What limitations do session-tracking methods definitions have?


Webtrends Analytics


What limitations do session-tracking methods definitions have?


The following session-tracking methods define the range of options available by which visits are defined and can be totaled.

Authenticated Users

The most accurate way to count visits to a site is to require every visitor to use a unique username/password combination before entering the site. This ensures that the log file contains information that uniquely identifies every user. This information is required for the “Authenticated Users” report.


  • Due to site policies or technical limitations, it may not be possible to implement authenticated users.
  • Some potential visitors may decline to visit the site if content is only available once they have logged in, and their reasons may stem from concerns over privacy or the desire not to manage yet one more set of credentials.


Cookies are pieces of software code that reside on the hard drive of the client (or requesting) computer that contain information that identifies the computer to the server. It is recommended that these cookies be persistent cookies, which means that the same cookie stays with the visitor even after leaving the site.
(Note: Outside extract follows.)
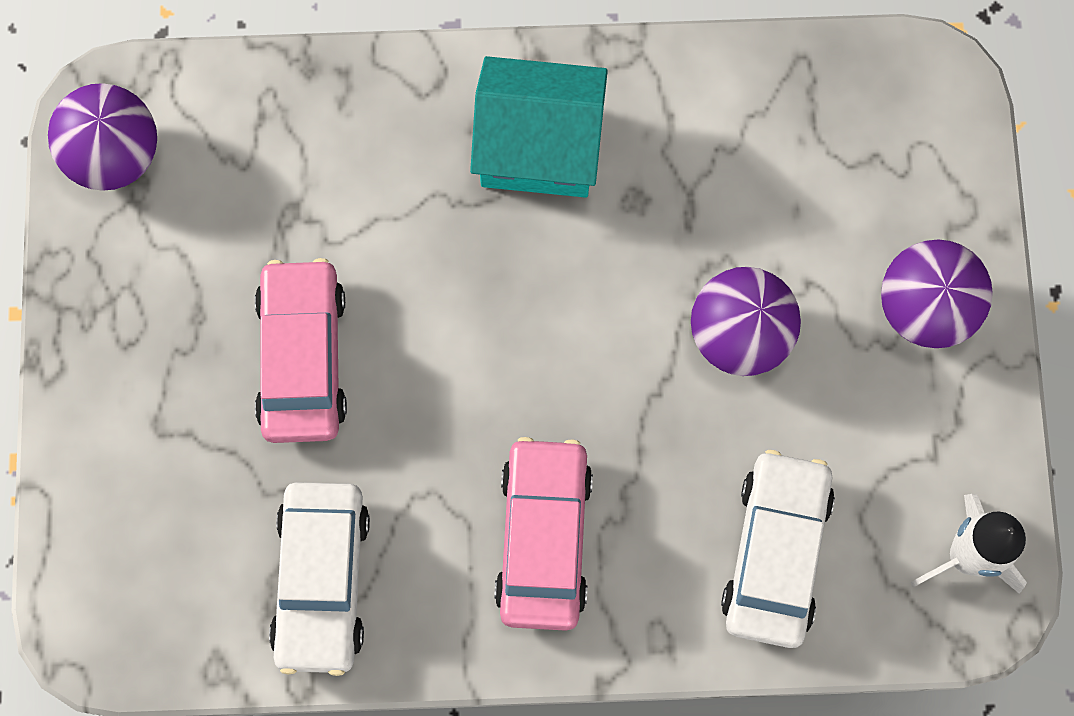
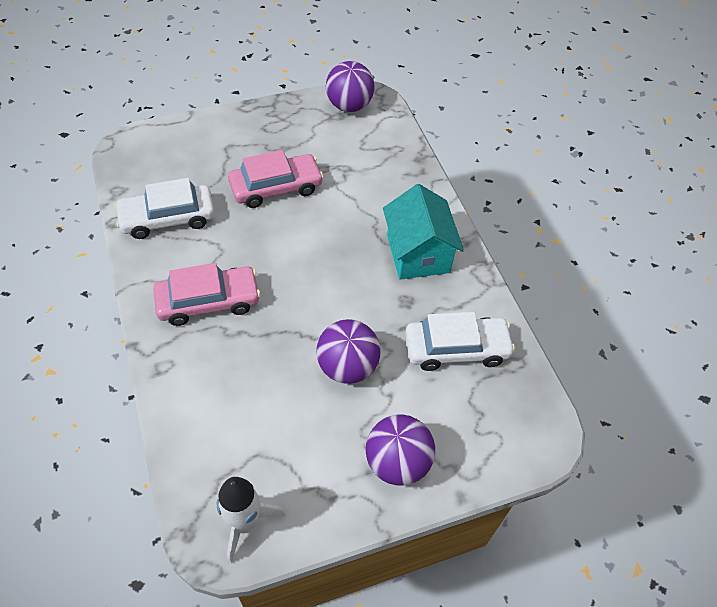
camera: 70 degrees right, 20 degrees down
(776, 553) = (224, 413): white car -> white car (456, 349)

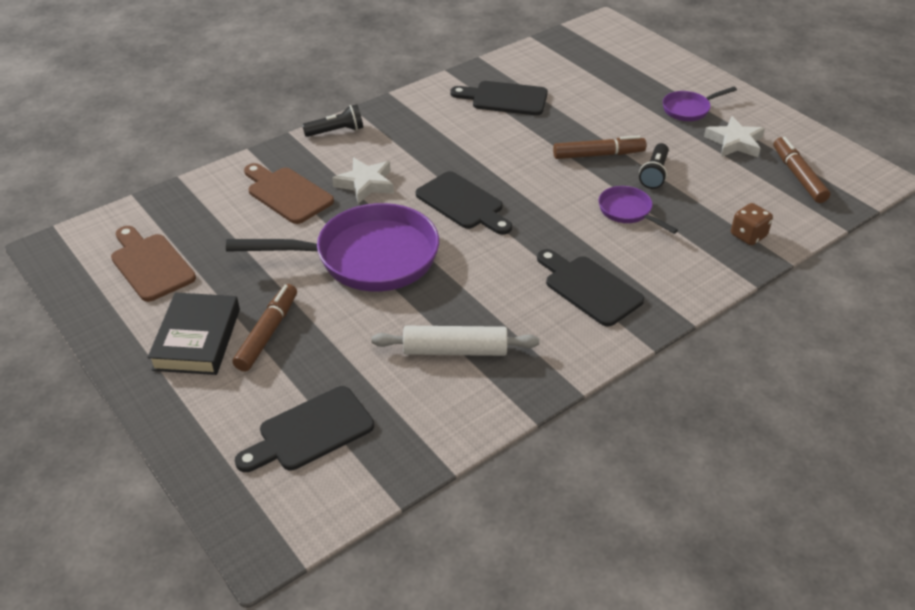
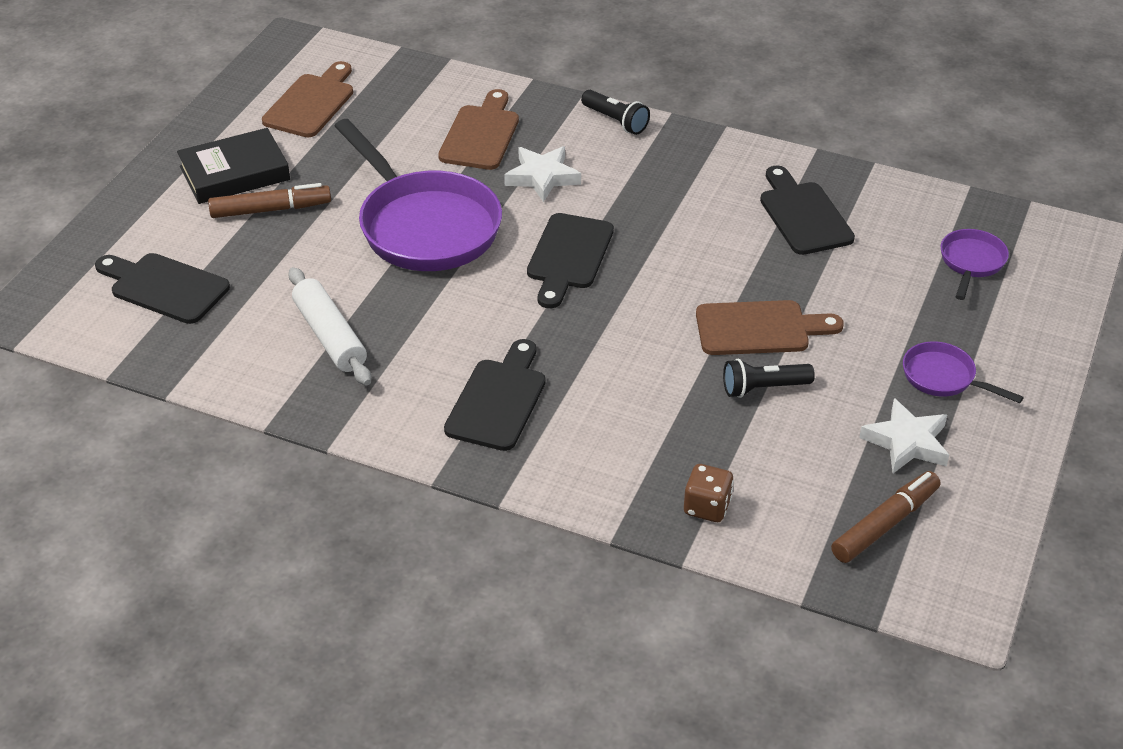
camera: 60 degrees right, 0 degrees up
(598, 155) = (759, 328): brown marker -> brown cutting board
(628, 211) = (665, 388): purple pan -> purple pan (971, 263)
  • Some visitors may refuse to accept cookies.
  • Cookies can be deleted from the client hard drive. This could result in double-counting unique visitors during a period if the visitor deleted cookies between visits.
  • There is no way to know if the client computer is a shared computer between many unique visitors.

IP address/User Agent

Using the IP address and user agent of the visitor bases the visit off of two potentially mutable factors. This method is recommended in situations where stronger session-tracking methods are not an option.


  • The user agent reported by the browser can be easily spoofed and changed on the fly.
  • Many ISPs and organizations use dynamic ISP addressing where an IP address can be determined dynamically when a user logs in, through the use of firewalls, or by a load-balancing device.
  • Some, filter all data so it comes through an intermediate proxy server. In this case, the web server sends the requests not to the individual requester, but to the proxy server of the ISP. The information is then sent on to the actual visitor, but with the source address of the proxy server. The IP can change many times during the course of a visit depending on which proxy server is making the request, which can result in multiple visits.

If Webtrends detect a series of requests being sent to a particular IP address within a defined time frame, it will count these requests as a single visit. If there are no requests within a particular time frame, the next time a request comes in to send information to that particular IP address, Webtrends will count that request as a new visit.


If visitor “A” visits a site and immediately leaves, and visitor “B” comes to the site within the time frame defined using the same source IP address/User Agent, both visitors will be counted as 1 visitor and visit.

URL/Parameter-based tracking

A unique URL or parameter are store data such as a Session ID.


A new Session ID is generated every time a visitor visits the site, from which all visitors will appear as new visitors.